His middle name had been given to him by a previous adoptive family -- an adoptive family that had proved to be less than permanent for him. My son was never given a say-so regarding the name they saddled him with. In his words, he's "named after some dead guy." In truth, he was named after one of their family members, but the fact remains that the name was meaningless to my son.
My son and I decided to think about middle names, and we both needed to agree on the final choice. I suggested one of my favorite names -- "Landon." My son thought that was just OK. Later, I suggested making his last name from birth his new middle name. I thought that was a very sensitive and thoughtful suggestion. My son, however, pretended to stick his finger down his throat and gag. I guess he didn't like the idea.
My son did, however, have some ideas of his own. The first was "Grizzly." I have to admit, I thought it was kind of cool. However, his next suggestions -- "Darth Vader" and "Vin Diesel" -- took mere seconds for me to veto. My son also decided that if I wanted "Landon," he'd rather switch to "London." It was unusual, and seeing as neither of us have even been there, a bit meaningless.

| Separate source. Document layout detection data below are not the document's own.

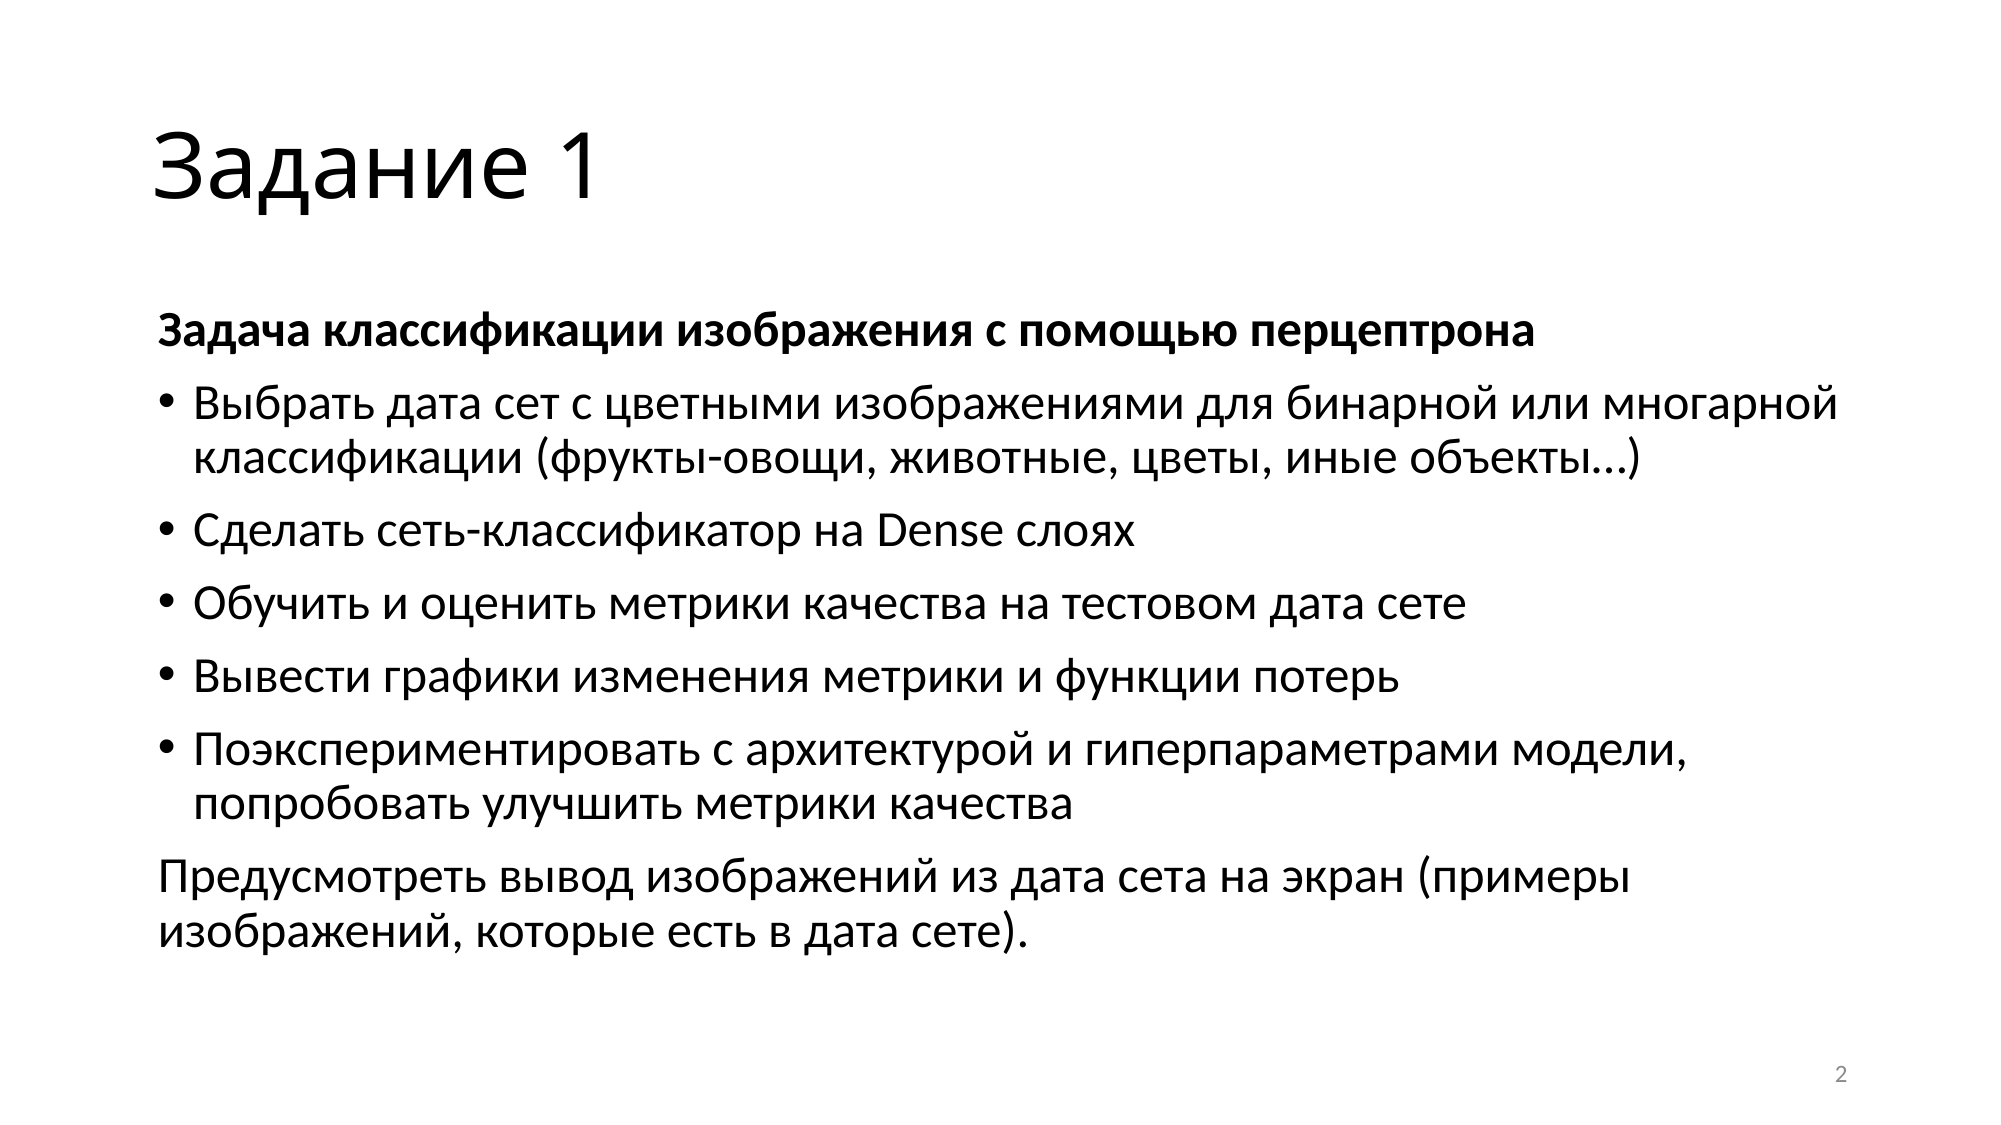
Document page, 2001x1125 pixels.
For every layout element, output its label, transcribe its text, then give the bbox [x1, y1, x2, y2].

slide_number 2 [1412, 1042, 1863, 1103]
list Задача классификации изображения с помощью перцептрона Выбрать дата сет с цветными изображениями для бинарной или многарной классификации (фрукты-овощи, животные, цветы, иные объекты…) Сделать сеть-классификатор на Dense слоях Обучить и оценить метрики качества на тестовом дата сете Вывести графики изменения метрики и функции потерь Поэкспериментировать с архитектурой и гиперпараметрами модели, попробовать улучшить метрики качества Предусмотреть вывод изображений из дата сета на экран (примеры изображений, которые есть в дата сете). [142, 295, 1868, 1010]
title Задание 1 [137, 59, 1863, 278]
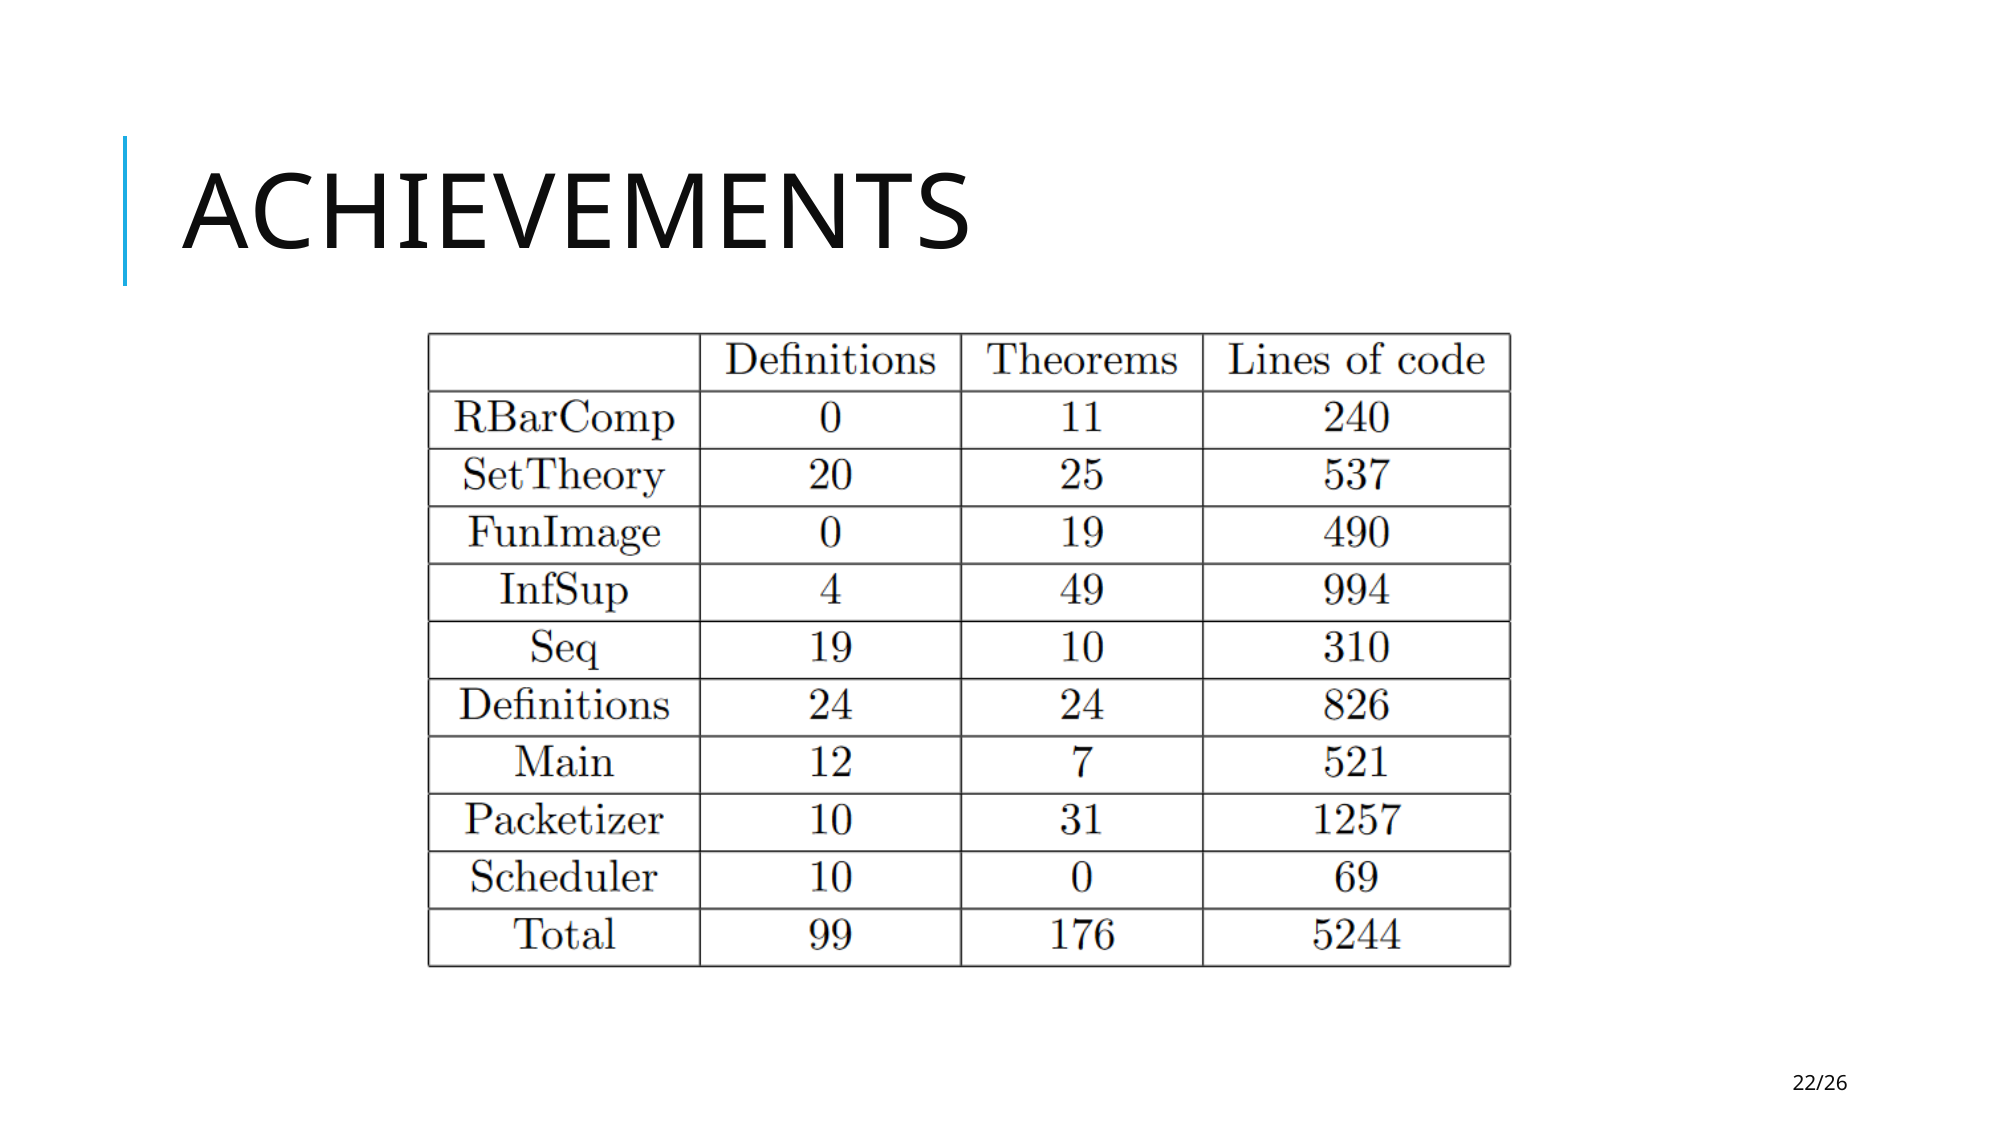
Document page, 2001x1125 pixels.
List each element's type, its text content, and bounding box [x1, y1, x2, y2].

title Achievements [168, 96, 1763, 342]
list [404, 321, 1527, 982]
slide_number 22/26 [1777, 1061, 1938, 1107]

But it wasn't a bad name.
Then one day it hit me. I walked into the living room and said one word: "Jack."
My son's mouth slowly spread into a huge grin. "Like my foster dad's name?" he asked. I nodded, and he jumped up and hugged me. My son loves his former foster dad and really looks up to him. Why we didn't think to name my son after his foster dad right away is beyond me.
Within months, it was official. While my son's name doesn't really have a great ring with his new middle and last names, it doesn't matter. It's a name with meaning. A name with history. A name that we picked together. A name that gave my son the power to choose who he is going to be.